▶ [Dataset entries]
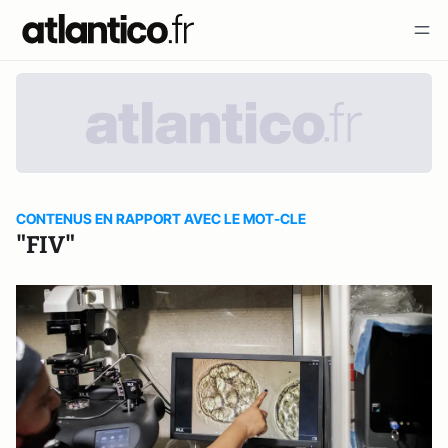
CONTENUS EN RAPPORT AVEC LE MOT-CLE
"FIV"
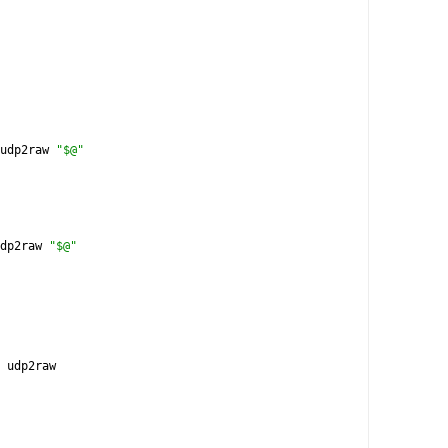
udp2raw 
"$@"
dp2raw 
"$@"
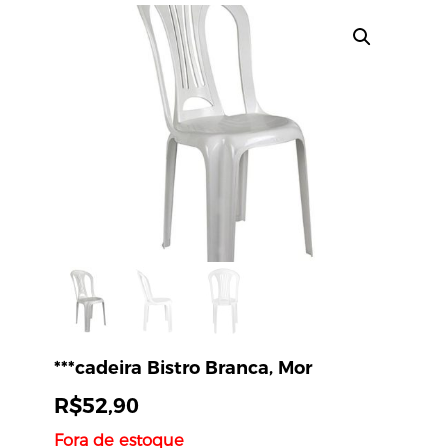
***cadeira Bistro Branca, Mor
R$
52,90
Fora de estoque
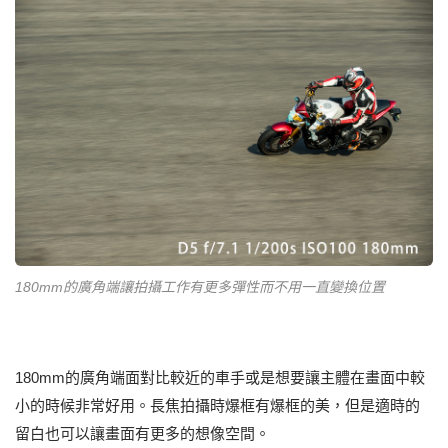
180mm的廣角端讓拍攝工作有更多彈性而不用一直變換位置
180mm的廣角端面對比較近的車手或是想要讓主體在畫面中較
小的時候非常好用。長焦拍攝時爆框有爆框的美，但是適時的
留白也可以讓畫面有更多的想像空間。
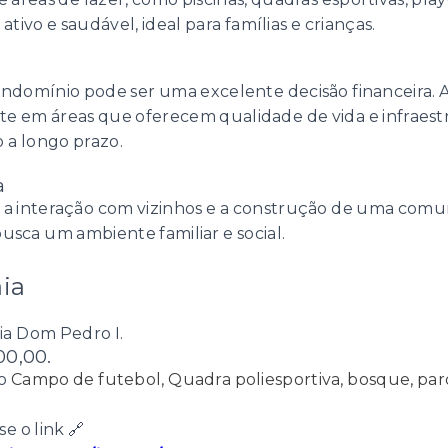
ativo e saudável, ideal para famílias e crianças.
domínio pode ser uma excelente decisão financeira. A
nte em áreas que oferecem qualidade de vida e infraest
 a longo prazo.
a
a interação com vizinhos e a construção de uma comun
sca um ambiente familiar e social.
ia
ia Dom Pedro I.
00,00.
to
Campo de futebol, Quadra poliesportiva, bosque, par
e o link 🔗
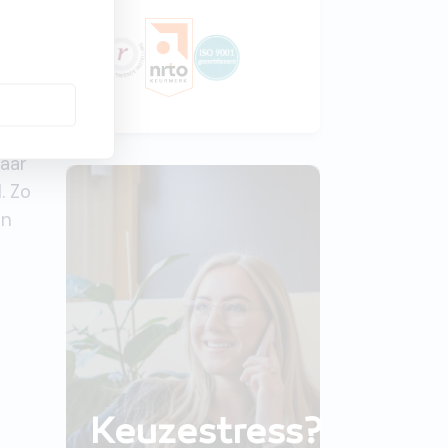
en.
taan
n
naar
. Zo
an
Keuzestress?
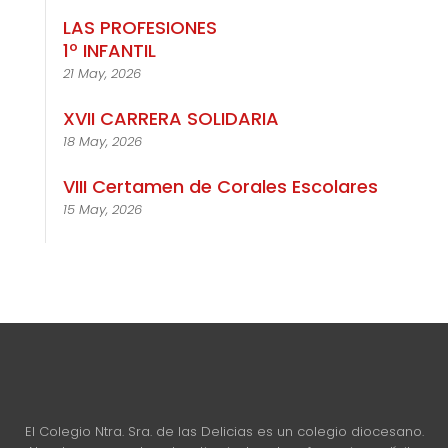
LAS PROFESIONES
1º INFANTIL
21 May, 2026
XVII CARRERA SOLIDARIA
18 May, 2026
VIII Certamen de Corales Escolares
15 May, 2026
El Colegio Ntra. Sra. de las Delicias es un colegio diocesano.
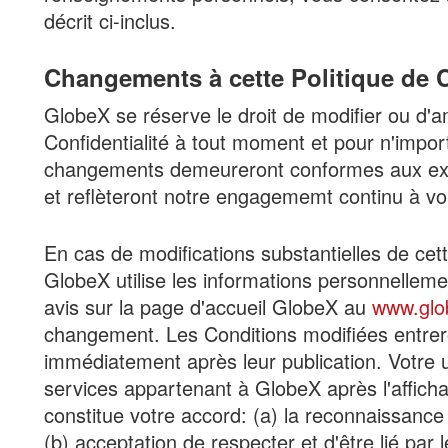
décrit ci-inclus.
Changements à cette Politique de C
GlobeX se réserve le droit de modifier ou d'a
Confidentialité à tout moment et pour n'import
changements demeureront conformes aux exi
et reflèteront notre engagememt continu à voul
En cas de modifications substantielles de cet
GlobeX utilise les informations personnellemen
avis sur la page d'accueil GlobeX au
www.glo
changement. Les Conditions modifiées entre
immédiatement après leur publication. Votre ut
services appartenant à GlobeX après l'afficha
constitue votre accord: (a) la reconnaissance
(b) acceptation de respecter et d'être lié pa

▶ [Work instructions] If a line in the entries above contains "GlobeX", report it.

▶ [Written answer]
GlobeX se réserve le droit de modifier ou d'a
GlobeX utilise les informations personnellemen
avis sur la page d'accueil GlobeX au
services appartenant à GlobeX après l'afficha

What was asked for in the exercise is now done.